**STUDY TEXT**

━━━━━━

BY Catherine Lightfoot, CPA, CHBC, Director of Healthcare, EEPB
Why it might be worth owning rather than leasing in this economic climate
Delivering care is the primary and extremely demanding business of any healthcare provider. So, why would you even consider owning your own real estate? Isn’t it just easier to lease? Well, like any debate, there are pros and cons to either side of the argument. This article attempts to answer the question of whether to buy or lease from an accounting perspective.
Major Considerations
With the current volatility of the stock market, it’s time for a refresher on real estate as an investment option. Let’s review the major considerations when deciding if you should lease or buy your next medical office space.
Healthcare Real Estate is a Hot Market!

━━━━━━

**DATASET EXCERPTS**
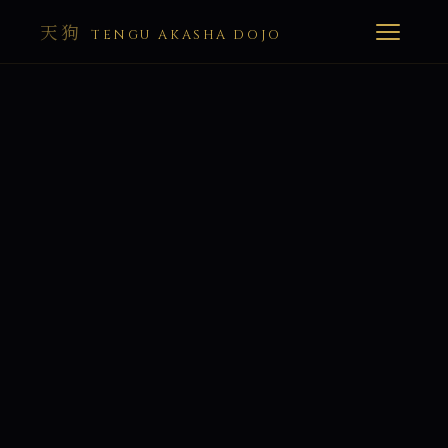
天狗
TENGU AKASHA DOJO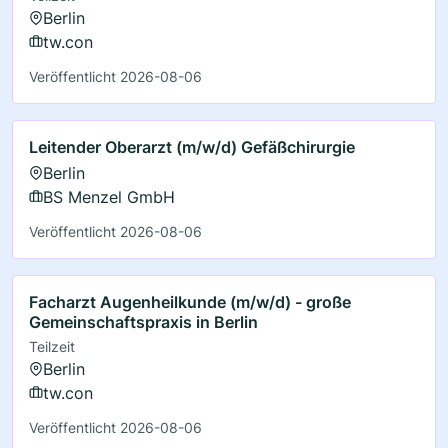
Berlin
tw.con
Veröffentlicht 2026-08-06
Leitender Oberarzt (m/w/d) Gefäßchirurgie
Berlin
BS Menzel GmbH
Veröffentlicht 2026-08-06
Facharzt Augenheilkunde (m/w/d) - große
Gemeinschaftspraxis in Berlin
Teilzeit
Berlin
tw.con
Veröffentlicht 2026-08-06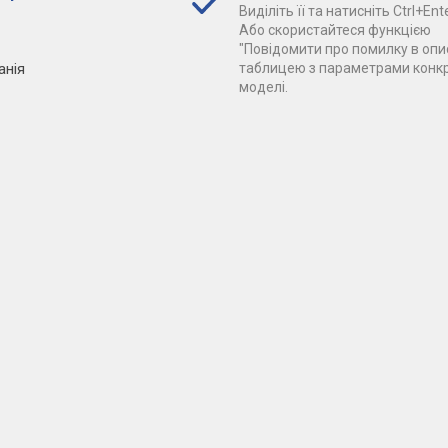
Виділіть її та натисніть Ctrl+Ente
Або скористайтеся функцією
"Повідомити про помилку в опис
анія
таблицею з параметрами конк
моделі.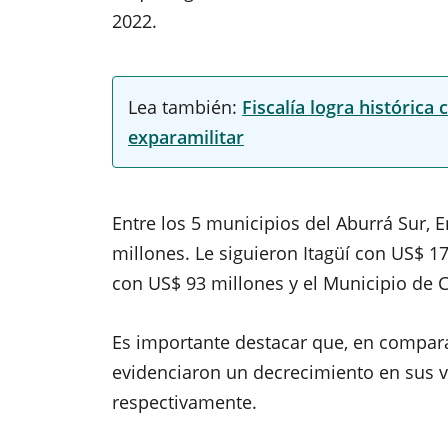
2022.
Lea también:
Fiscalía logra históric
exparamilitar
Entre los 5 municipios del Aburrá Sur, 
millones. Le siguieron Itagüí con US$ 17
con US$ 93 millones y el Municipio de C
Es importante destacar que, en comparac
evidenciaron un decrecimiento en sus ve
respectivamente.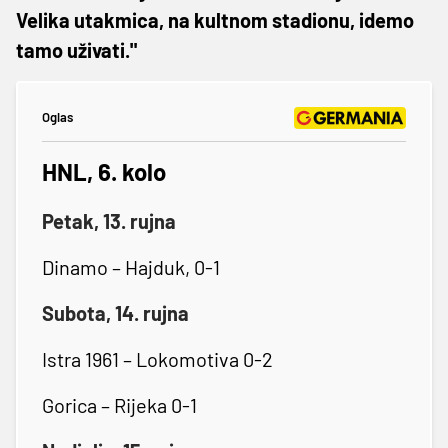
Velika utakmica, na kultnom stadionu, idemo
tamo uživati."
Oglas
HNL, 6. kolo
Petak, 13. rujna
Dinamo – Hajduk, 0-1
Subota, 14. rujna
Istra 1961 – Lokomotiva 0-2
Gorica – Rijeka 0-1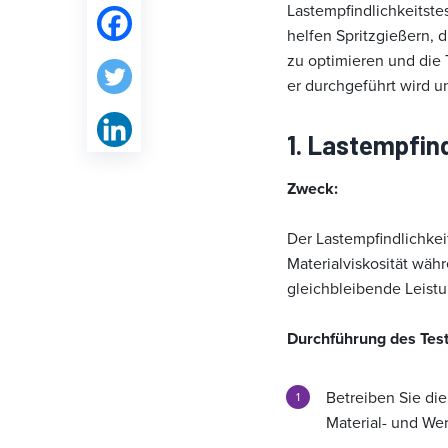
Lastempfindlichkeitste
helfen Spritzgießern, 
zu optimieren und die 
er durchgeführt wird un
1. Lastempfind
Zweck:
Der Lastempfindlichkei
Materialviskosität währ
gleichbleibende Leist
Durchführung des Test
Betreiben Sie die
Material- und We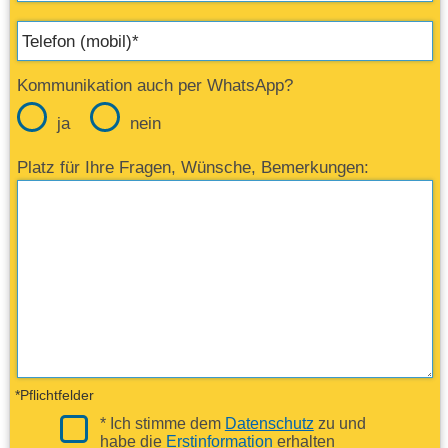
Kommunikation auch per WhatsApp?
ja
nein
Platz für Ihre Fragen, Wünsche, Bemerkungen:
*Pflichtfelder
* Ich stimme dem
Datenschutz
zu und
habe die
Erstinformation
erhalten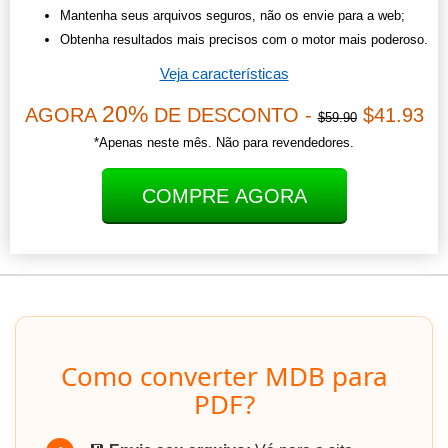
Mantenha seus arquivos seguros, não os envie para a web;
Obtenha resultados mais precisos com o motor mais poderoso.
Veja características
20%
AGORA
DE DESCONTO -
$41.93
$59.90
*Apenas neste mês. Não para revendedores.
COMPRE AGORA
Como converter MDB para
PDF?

━━━━━━

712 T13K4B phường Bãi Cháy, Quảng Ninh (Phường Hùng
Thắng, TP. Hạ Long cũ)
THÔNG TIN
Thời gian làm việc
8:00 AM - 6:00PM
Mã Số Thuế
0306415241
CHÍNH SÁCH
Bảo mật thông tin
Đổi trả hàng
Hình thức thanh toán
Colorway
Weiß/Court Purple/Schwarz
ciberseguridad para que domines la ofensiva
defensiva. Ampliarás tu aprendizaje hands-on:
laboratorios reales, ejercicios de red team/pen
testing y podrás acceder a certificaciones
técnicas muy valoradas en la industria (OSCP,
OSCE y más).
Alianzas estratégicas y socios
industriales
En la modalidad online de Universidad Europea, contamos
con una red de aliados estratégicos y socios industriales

━━━━━━

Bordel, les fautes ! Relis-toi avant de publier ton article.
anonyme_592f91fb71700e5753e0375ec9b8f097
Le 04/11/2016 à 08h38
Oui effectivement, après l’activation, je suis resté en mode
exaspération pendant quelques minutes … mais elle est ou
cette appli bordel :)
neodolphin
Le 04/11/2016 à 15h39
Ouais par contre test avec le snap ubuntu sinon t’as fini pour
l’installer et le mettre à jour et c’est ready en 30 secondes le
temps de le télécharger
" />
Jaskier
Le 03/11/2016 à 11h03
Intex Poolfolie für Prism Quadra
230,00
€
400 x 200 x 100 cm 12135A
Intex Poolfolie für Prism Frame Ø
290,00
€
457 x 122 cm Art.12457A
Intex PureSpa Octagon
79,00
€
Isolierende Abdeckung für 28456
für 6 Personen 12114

━━━━━━

**WORK INSTRUCTIONS**
• a. Reproduce the healthcare real estate article from "BY Catherine Lightfoot, CPA, CHBC, Director" up to and including "medical office space.", word for word.
• b. Answer these from the healthcare real estate article:
(i) What does it call the primary business of any healthcare provider?
(ii) From what perspective does it try to answer whether to buy or lease?
(iii) What current condition does it give as the reason for a refresher on real estate as an investment?
• c. In the byline of the healthcare real estate article, list every comma-separated entry that comes after the author's name.
The items have no connection to the healthcare real estate article.

**PROBLEM SOLUTIONS**
• a.
BY Catherine Lightfoot, CPA, CHBC, Director of Healthcare, EEPB
Why it might be worth owning rather than leasing in this economic climate
Delivering care is the primary and extremely demanding business of any healthcare provider. So, why would you even consider owning your own real estate? Isn’t it just easier to lease? Well, like any debate, there are pros and cons to either side of the argument. This article attempts to answer the question of whether to buy or lease from an accounting perspective.
Major Considerations
With the current volatility of the stock market, it’s time for a refresher on real estate as an investment option. Let’s review the major considerations when deciding if you should lease or buy your next medical office space.

• b.
(i) Delivering care.
(ii) An accounting perspective.
(iii) The volatility of the stock market.

• c.
CPA
CHBC
Director of Healthcare
EEPB